### Aim of the task:
No picture should appear in the copy. Transcribe exactly, and only, the lines from the one with "font-style: none ->" through the last line of the data below.

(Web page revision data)
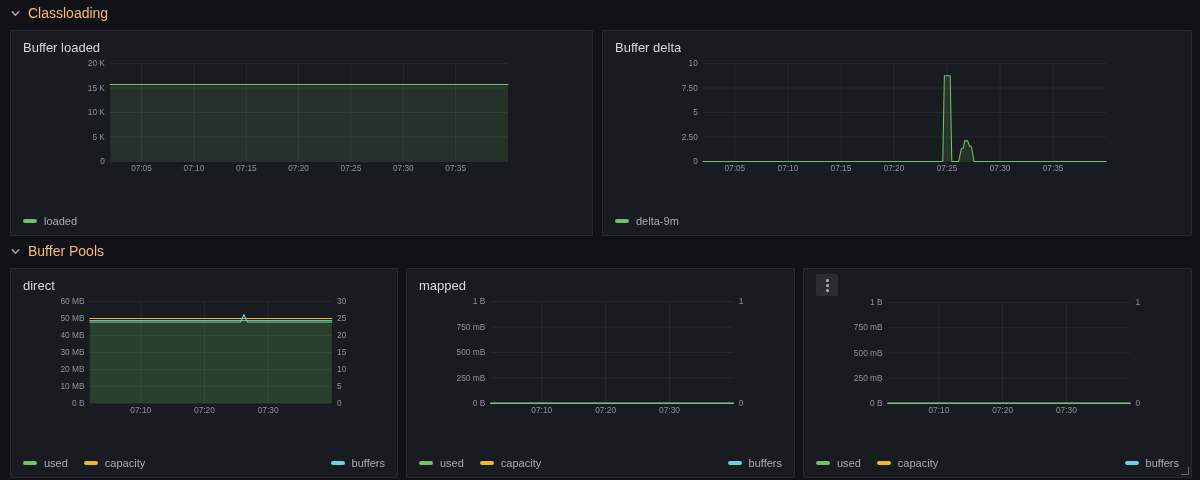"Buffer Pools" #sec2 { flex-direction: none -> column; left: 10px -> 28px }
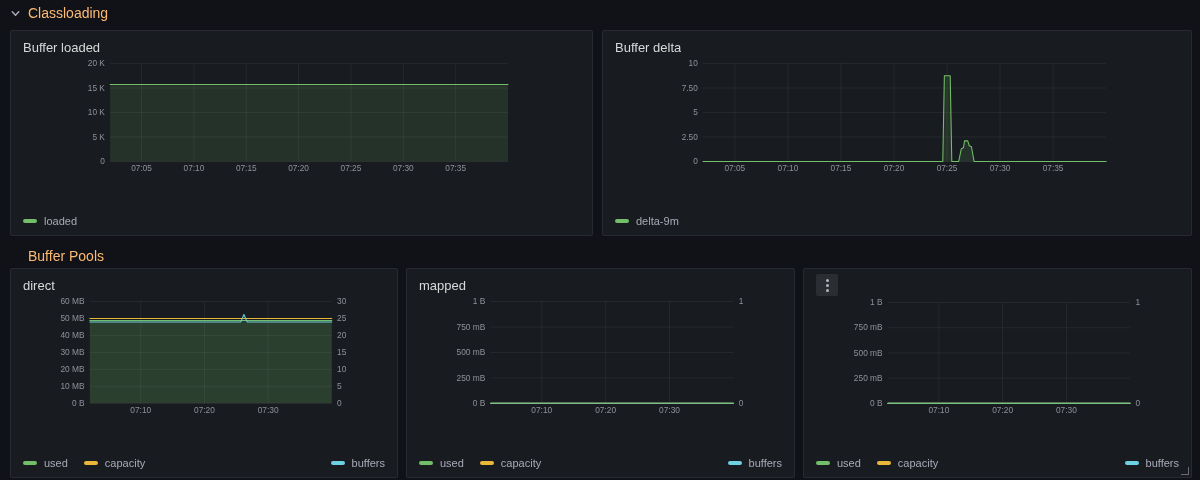"direct" #p3 { font-style: none -> italic }
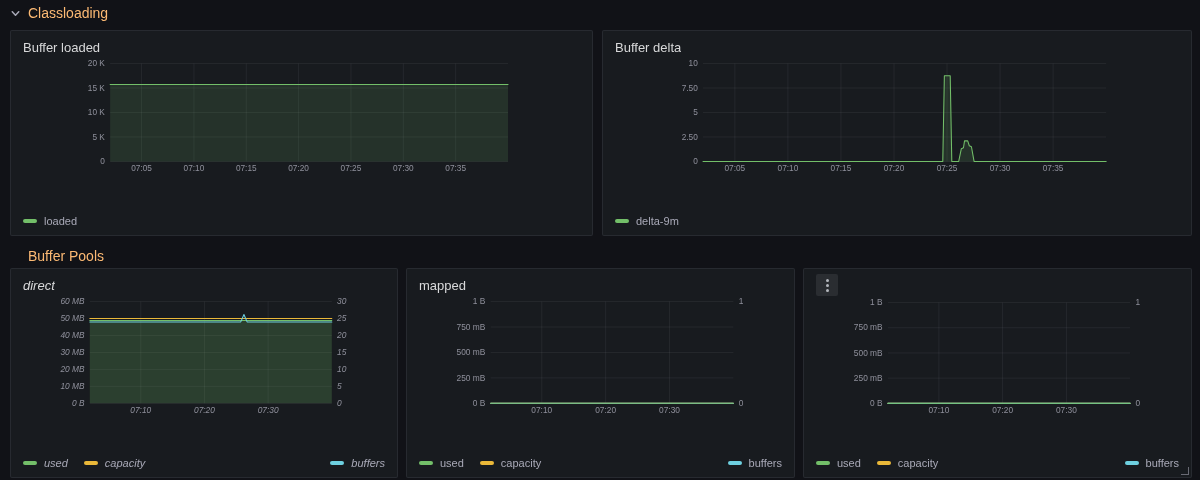"mapped - 'non-volatile memory'" span.panel-title { html: none -> <span>mapped - 'non-volatile memory'</span> }
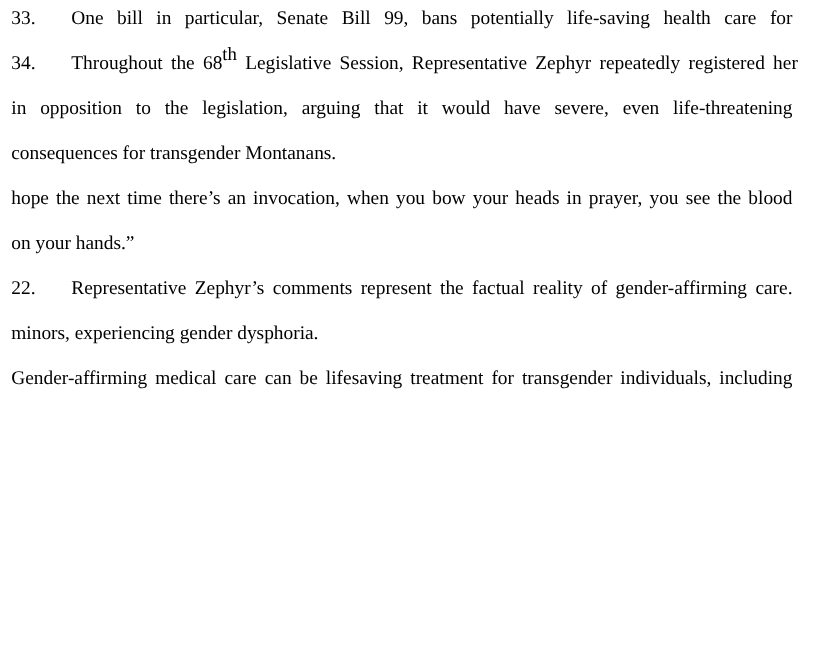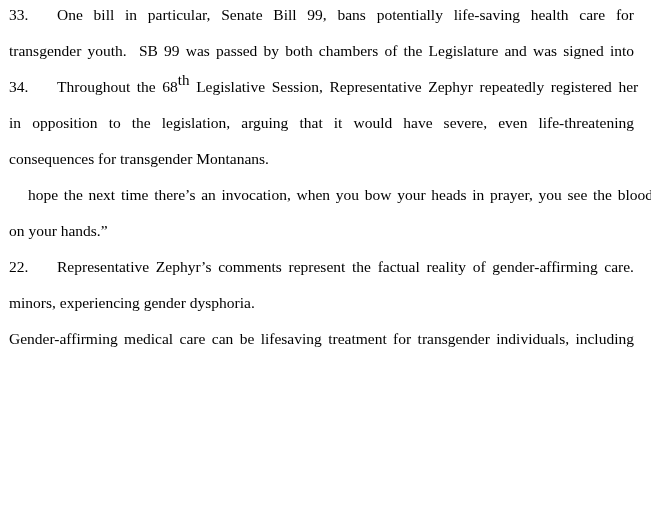"transgender youth. SB 99 was" div.line { html: <div><span><span>transgender youth. SB 99 was passed by both chambers of the Legislature and was signed into</span></span></div> -> none }
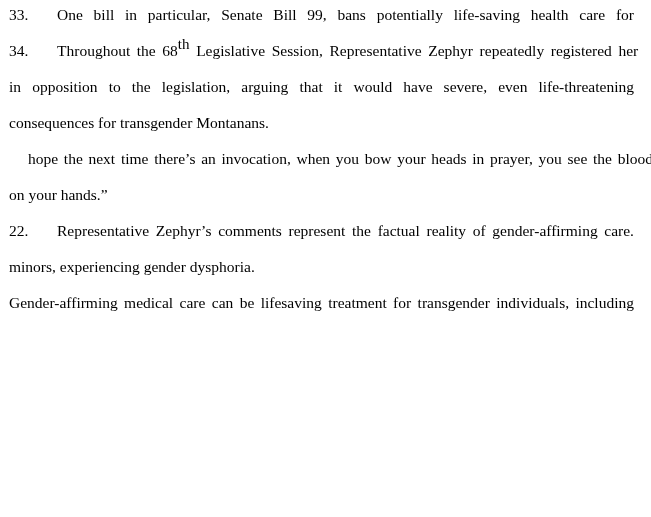"hope the next time there’s" div.line { margin-left: 19px -> none }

### Solution to the exercise:
"direct" #p3 { font-style: none -> italic }
"mapped - 'non-volatile memory'" span.panel-title { html: none -> <span>mapped - 'non-volatile memory'</span> }
"transgender youth. SB 99 was" div.line { html: <div><span><span>transgender youth. SB 99 was passed by both chambers of the Legislature and was signed into</span></span></div> -> none }
"hope the next time there’s" div.line { margin-left: 19px -> none }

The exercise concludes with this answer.